ArgMin Operator Integration Example

Below is the complete example code.

#include <set>
#include <optional>
#include "ms_extension/all.h"

namespace custom {

/* 1. Infer output shape */
static ShapeVector InferArgMinShape(const ShapeVector &in_shape, int64_t dim, bool keep_dims) {
  const int64_t rank = static_cast<int64_t>(in_shape.size());
  if (rank == 0) {
    return in_shape;
  }

  int64_t axis = (dim < 0) ? (dim + rank) : dim;
  if (axis < 0 || axis >= rank) {
    MS_LOG(EXCEPTION) << "Infer shape failed";
  }

  ShapeVector out_shape;
  out_shape.reserve(keep_dims ? rank : rank - 1);

  for (int64_t i = 0; i < rank; ++i) {
    if (i == axis) {
      if (keep_dims) {
        out_shape.push_back(1);
      }
    } else {
      out_shape.push_back(in_shape[i]);
    }
  }

  return out_shape;
}

/* 2. Construct empty output tensor */
ms::Tensor GenResultTensor(const ms::Tensor &t, int64_t dim, bool keep_dim, ms::TypeId type_id) {
  ShapeVector in_shape = t.shape();
  ShapeVector out_shape = InferArgMinShape(in_shape, dim, keep_dim);
  return ms::Tensor(type_id, out_shape);
}

/* 3. Operator entry: called directly from Python */
ms::Tensor npu_arg_min(const ms::Tensor &x, int64_t dim, bool keep_dim) {
  auto result = GenResultTensor(x, dim, keep_dim, ms::TypeId::kNumberTypeInt64);
  auto runner = std::make_shared<ms::pynative::AclnnOpRunner>("ArgMin");
  runner->SetLaunchFunc(LAUNCH_ACLNN_FUNC(aclnnArgMin, x, dim, keep_dim, result));
  runner->Run({x}, {result});
  return result;
}
}  // namespace custom

/* 4. PYBIND11 interface definition */
PYBIND11_MODULE(MS_EXTENSION_NAME, m) { m.def("npu_arg_min", PYBOOST_CALLER(1, custom::npu_arg_min)); }

1. Infer Operator Output Info

auto y = GenResultTensor(x, axis, keep_dims);

This step creates the output tensor based on the operator's logic, using shape and type. For example, aclnnArgMin precomputes the output shape and type based on axis and keep_dims, and constructs an empty Tensor using ms::Tensor(dtype, shape). This tensor only allocates metadata and does not allocate device memory. AclnnOpRunner::Run will allocate device memory internally.

2. Create AclnnOpRunner

In Custom Operator Based on CustomOpBuilder, MindSpore provides the general custom operator integration class PyboostRunner. For aclnn operators, users can directly use the AclnnOpRunner class to create an object.

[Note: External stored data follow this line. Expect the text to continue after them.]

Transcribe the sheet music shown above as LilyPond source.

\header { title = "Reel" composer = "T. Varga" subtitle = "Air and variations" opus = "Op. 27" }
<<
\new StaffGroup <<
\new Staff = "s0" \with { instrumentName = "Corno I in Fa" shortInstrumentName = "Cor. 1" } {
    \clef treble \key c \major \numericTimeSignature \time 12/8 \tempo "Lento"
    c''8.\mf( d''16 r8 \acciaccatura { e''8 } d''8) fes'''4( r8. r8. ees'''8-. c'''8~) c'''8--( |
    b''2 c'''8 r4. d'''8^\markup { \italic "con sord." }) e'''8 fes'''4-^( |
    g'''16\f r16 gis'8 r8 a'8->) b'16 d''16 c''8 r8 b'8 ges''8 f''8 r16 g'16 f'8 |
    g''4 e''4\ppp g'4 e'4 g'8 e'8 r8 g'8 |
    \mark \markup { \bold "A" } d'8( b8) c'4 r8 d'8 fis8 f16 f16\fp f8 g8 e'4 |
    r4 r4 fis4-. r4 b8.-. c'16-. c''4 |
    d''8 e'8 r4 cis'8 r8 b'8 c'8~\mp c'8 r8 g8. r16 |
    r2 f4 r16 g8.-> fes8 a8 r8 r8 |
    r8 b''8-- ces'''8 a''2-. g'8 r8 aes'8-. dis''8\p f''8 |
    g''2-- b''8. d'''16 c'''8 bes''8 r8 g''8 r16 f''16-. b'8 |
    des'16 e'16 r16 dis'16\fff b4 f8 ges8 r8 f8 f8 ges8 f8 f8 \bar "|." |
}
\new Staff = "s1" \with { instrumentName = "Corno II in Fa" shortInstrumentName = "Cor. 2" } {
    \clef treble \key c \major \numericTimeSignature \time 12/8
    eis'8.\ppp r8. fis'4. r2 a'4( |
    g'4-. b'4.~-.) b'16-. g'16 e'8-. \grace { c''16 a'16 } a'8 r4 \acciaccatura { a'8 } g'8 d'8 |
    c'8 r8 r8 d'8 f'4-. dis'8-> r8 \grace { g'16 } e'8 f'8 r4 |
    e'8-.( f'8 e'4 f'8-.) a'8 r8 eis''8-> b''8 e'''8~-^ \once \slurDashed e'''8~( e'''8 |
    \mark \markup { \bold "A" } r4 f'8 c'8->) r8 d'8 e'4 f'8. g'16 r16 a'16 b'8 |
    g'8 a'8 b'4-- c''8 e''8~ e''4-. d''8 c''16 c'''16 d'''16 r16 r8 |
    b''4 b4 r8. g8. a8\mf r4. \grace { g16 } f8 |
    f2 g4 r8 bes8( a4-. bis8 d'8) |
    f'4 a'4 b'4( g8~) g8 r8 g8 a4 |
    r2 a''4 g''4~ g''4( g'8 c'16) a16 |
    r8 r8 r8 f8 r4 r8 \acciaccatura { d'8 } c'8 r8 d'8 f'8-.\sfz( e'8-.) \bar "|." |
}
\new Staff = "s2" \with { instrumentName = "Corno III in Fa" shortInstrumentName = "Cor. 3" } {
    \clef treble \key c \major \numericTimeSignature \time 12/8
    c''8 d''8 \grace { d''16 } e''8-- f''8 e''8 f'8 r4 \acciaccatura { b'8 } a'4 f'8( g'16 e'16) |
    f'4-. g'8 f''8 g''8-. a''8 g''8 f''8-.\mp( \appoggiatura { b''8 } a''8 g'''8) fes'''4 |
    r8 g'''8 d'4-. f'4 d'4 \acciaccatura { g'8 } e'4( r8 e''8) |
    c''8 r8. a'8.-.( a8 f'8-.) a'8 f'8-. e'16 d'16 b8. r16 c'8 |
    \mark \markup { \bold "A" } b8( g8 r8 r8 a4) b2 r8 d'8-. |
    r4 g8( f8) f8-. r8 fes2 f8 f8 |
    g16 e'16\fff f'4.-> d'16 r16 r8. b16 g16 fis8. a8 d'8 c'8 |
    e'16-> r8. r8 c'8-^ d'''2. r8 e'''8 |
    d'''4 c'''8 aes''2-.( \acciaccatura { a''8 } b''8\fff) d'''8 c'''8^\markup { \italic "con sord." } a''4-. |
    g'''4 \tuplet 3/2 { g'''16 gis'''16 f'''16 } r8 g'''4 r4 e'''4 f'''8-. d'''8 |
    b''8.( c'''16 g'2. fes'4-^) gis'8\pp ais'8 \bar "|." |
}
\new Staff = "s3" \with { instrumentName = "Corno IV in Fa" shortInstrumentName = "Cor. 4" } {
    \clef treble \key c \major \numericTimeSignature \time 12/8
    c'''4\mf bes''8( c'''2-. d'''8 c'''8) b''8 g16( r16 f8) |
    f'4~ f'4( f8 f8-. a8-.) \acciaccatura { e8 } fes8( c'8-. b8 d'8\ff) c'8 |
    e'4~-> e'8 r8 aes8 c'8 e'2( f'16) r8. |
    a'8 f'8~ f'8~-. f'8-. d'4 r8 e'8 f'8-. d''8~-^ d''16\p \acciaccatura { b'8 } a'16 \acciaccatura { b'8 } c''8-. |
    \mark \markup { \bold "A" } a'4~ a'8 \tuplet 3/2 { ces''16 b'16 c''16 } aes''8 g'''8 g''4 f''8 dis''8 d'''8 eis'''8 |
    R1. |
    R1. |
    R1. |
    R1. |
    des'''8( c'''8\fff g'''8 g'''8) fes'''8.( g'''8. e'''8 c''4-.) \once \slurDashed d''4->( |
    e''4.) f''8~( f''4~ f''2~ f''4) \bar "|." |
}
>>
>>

auto runner = std::make_shared<ms::pynative::AclnnOpRunner>("ArgMin");

3. Call Interface to Execute Operator

runner->SetLaunchFunc(LAUNCH_ACLNN_FUNC(aclnnArgMin, x, axis, keep_dims, y));
runner->Run({x}, {y});

In LAUNCH_ACLNN_FUNC, pass the operator name, inputs, and outputs in order, and use SetLaunchFunc to set the launch function to the runner. Call the Run method, with inputs and outputs of type ms::Tensor.

4. Bind C++ Function to Python via pybind11

PYBIND11_MODULE(MS_EXTENSION_NAME, m) { m.def("npu_arg_min", PYBOOST_CALLER(1, custom::npu_arg_min)); }

npu_arg_min: Frontend interface name.
custom::npu_arg_min: Actual backend interface being called.
PYBOOST_CALLER: Takes the number of outputs and the backend interface.

5. Compile Custom Operator Using CustomOpBuilder

Save the above C++ code as argmin.cpp, then compile it using the Python CustomOpBuilder interface.

import mindspore as ms
import numpy as np

my_ops = CustomOpBuilder("my_custom", 'argmin.cpp', backend="Ascend").load()
x = np.random.randn(2, 3, 4, 5).astype(np.float32)
output = my_ops.npu_arg_min(ms.Tensor(x), 0, False)